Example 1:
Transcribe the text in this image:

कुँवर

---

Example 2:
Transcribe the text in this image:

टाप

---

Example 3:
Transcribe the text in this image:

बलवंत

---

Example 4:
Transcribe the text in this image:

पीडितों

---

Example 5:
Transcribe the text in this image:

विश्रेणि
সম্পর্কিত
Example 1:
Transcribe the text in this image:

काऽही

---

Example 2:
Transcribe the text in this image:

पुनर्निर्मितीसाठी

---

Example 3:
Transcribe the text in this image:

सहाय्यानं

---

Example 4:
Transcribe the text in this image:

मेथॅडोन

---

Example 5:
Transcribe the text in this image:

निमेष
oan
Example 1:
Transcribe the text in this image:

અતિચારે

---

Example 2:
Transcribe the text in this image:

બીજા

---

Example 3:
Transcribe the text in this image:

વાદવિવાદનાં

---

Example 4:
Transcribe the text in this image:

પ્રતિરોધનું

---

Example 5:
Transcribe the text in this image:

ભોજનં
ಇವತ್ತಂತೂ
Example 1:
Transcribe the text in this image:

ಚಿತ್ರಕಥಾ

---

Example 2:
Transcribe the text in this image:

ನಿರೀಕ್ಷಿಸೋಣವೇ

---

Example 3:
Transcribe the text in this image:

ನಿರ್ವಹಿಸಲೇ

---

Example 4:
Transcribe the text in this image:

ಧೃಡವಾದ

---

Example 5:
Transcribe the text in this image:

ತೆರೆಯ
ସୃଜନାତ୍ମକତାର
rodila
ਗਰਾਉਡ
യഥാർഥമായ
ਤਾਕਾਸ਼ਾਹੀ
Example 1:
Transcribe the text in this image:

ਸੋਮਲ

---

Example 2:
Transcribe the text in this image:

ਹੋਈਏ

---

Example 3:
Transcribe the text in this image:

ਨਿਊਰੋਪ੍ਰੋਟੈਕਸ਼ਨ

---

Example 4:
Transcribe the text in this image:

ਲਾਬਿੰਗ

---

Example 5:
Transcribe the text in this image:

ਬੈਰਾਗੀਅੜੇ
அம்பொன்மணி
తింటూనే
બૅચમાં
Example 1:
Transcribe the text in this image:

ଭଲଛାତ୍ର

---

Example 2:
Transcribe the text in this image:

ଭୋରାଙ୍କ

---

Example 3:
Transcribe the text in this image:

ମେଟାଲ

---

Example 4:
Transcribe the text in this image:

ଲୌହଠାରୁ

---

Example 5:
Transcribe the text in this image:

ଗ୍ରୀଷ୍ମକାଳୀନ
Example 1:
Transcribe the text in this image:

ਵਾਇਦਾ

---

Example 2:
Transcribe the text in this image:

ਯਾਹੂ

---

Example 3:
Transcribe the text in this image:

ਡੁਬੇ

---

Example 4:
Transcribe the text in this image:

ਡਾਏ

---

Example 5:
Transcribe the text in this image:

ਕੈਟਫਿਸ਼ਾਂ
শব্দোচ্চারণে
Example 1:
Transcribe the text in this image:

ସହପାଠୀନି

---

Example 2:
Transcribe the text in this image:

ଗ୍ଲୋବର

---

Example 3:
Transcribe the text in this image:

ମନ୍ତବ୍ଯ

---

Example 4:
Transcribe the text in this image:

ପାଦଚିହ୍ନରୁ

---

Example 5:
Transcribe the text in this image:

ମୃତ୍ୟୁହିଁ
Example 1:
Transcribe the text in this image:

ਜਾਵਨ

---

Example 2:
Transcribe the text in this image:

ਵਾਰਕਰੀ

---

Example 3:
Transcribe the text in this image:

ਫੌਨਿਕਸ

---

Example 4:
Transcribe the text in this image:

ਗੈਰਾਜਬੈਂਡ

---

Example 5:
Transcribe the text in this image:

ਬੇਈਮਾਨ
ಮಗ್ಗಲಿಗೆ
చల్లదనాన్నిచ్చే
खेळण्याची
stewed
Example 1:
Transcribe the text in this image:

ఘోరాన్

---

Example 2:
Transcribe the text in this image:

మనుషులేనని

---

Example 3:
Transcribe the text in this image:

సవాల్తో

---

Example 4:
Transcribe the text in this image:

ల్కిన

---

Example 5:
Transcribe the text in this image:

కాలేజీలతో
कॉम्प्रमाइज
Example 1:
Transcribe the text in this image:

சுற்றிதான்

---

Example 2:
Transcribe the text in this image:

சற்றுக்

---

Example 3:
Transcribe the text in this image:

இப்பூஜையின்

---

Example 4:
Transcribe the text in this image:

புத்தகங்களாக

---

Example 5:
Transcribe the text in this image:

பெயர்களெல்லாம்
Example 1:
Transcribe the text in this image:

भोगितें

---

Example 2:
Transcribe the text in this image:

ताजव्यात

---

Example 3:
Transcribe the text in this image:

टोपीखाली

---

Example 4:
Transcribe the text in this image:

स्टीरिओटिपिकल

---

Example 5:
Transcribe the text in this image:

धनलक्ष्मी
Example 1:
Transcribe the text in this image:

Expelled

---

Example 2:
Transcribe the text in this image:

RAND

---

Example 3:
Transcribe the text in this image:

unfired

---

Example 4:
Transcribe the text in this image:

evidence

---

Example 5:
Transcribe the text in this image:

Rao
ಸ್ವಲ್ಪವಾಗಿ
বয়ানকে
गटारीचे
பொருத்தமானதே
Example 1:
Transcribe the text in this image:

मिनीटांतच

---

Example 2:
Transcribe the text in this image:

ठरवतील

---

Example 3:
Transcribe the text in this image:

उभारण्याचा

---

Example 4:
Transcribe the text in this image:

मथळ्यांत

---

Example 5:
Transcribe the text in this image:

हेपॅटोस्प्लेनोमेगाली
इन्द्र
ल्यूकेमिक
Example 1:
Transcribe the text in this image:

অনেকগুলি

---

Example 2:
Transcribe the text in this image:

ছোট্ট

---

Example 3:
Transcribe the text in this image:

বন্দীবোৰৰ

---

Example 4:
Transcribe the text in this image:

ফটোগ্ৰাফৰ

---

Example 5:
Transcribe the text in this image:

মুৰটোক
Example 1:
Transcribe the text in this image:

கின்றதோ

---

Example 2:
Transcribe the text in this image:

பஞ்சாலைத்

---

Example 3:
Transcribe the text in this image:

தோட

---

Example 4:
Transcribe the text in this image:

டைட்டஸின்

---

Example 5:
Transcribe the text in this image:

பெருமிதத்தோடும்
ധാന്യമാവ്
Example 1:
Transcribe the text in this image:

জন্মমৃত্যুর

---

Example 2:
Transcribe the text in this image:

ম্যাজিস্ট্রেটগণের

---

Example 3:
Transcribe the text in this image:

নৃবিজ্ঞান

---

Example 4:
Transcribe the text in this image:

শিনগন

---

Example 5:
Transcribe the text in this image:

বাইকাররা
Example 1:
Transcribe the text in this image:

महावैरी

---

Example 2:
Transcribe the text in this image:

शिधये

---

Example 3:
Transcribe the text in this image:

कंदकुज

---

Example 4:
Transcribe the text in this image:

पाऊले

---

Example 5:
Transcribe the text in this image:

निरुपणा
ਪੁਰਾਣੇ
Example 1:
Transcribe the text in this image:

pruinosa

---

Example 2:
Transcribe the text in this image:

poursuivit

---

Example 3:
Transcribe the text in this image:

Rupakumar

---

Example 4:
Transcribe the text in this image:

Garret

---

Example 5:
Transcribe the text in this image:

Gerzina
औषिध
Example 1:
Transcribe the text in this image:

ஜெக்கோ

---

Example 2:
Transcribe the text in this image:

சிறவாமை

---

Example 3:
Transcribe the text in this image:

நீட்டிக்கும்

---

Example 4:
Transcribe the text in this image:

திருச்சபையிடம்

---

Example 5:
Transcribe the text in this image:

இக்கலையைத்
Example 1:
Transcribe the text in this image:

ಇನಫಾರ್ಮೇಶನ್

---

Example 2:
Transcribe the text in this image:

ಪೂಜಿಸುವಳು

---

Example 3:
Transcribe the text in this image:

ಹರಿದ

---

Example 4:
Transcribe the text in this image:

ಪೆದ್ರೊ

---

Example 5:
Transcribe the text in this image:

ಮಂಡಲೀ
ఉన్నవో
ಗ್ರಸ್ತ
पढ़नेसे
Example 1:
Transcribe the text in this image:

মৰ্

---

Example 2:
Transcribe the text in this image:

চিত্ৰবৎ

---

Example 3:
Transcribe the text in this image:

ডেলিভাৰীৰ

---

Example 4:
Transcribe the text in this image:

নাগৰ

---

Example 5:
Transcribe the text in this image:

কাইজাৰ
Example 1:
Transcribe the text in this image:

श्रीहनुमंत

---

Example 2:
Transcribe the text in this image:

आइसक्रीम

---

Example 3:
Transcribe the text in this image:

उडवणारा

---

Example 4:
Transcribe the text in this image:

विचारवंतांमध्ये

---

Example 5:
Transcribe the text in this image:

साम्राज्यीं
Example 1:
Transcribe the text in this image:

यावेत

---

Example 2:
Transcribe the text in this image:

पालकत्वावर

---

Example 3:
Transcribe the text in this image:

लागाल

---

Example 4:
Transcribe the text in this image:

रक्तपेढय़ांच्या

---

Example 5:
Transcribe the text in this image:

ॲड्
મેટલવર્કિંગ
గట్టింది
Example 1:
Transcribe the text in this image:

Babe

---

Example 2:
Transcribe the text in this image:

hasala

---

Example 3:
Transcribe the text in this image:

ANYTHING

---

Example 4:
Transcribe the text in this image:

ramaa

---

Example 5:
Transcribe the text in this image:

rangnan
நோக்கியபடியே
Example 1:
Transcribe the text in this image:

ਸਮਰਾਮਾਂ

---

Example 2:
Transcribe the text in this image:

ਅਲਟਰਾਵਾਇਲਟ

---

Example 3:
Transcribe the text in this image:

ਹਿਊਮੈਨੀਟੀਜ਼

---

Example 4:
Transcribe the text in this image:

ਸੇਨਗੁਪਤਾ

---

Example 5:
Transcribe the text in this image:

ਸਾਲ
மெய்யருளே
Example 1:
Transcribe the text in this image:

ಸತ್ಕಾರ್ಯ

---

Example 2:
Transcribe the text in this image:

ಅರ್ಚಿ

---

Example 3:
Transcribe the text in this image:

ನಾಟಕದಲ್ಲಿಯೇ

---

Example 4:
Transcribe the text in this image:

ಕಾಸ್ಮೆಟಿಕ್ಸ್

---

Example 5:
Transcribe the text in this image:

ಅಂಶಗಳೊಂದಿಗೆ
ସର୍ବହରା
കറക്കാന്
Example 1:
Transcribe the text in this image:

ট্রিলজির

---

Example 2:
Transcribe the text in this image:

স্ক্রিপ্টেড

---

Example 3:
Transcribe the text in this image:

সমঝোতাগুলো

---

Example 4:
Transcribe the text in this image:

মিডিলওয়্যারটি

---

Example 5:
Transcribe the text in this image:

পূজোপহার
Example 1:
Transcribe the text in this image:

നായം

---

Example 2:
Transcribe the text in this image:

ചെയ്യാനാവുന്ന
───
EXIGENCES DU PROBLÈME: Citez à l'identique le passage qui va du début des enregistrements jusqu'à la ligne contenant "ನಿರೀಕ್ಷಿಸೋಣವೇ", cette ligne comprise.

CORRIGÉ DE L'EXERCICE:
Example 1:
Transcribe the text in this image:

कुँवर

---

Example 2:
Transcribe the text in this image:

टाप

---

Example 3:
Transcribe the text in this image:

बलवंत

---

Example 4:
Transcribe the text in this image:

पीडितों

---

Example 5:
Transcribe the text in this image:

विश्रेणि
সম্পর্কিত
Example 1:
Transcribe the text in this image:

काऽही

---

Example 2:
Transcribe the text in this image:

पुनर्निर्मितीसाठी

---

Example 3:
Transcribe the text in this image:

सहाय्यानं

---

Example 4:
Transcribe the text in this image:

मेथॅडोन

---

Example 5:
Transcribe the text in this image:

निमेष
oan
Example 1:
Transcribe the text in this image:

અતિચારે

---

Example 2:
Transcribe the text in this image:

બીજા

---

Example 3:
Transcribe the text in this image:

વાદવિવાદનાં

---

Example 4:
Transcribe the text in this image:

પ્રતિરોધનું

---

Example 5:
Transcribe the text in this image:

ભોજનં
ಇವತ್ತಂತೂ
Example 1:
Transcribe the text in this image:

ಚಿತ್ರಕಥಾ

---

Example 2:
Transcribe the text in this image:

ನಿರೀಕ್ಷಿಸೋಣವೇ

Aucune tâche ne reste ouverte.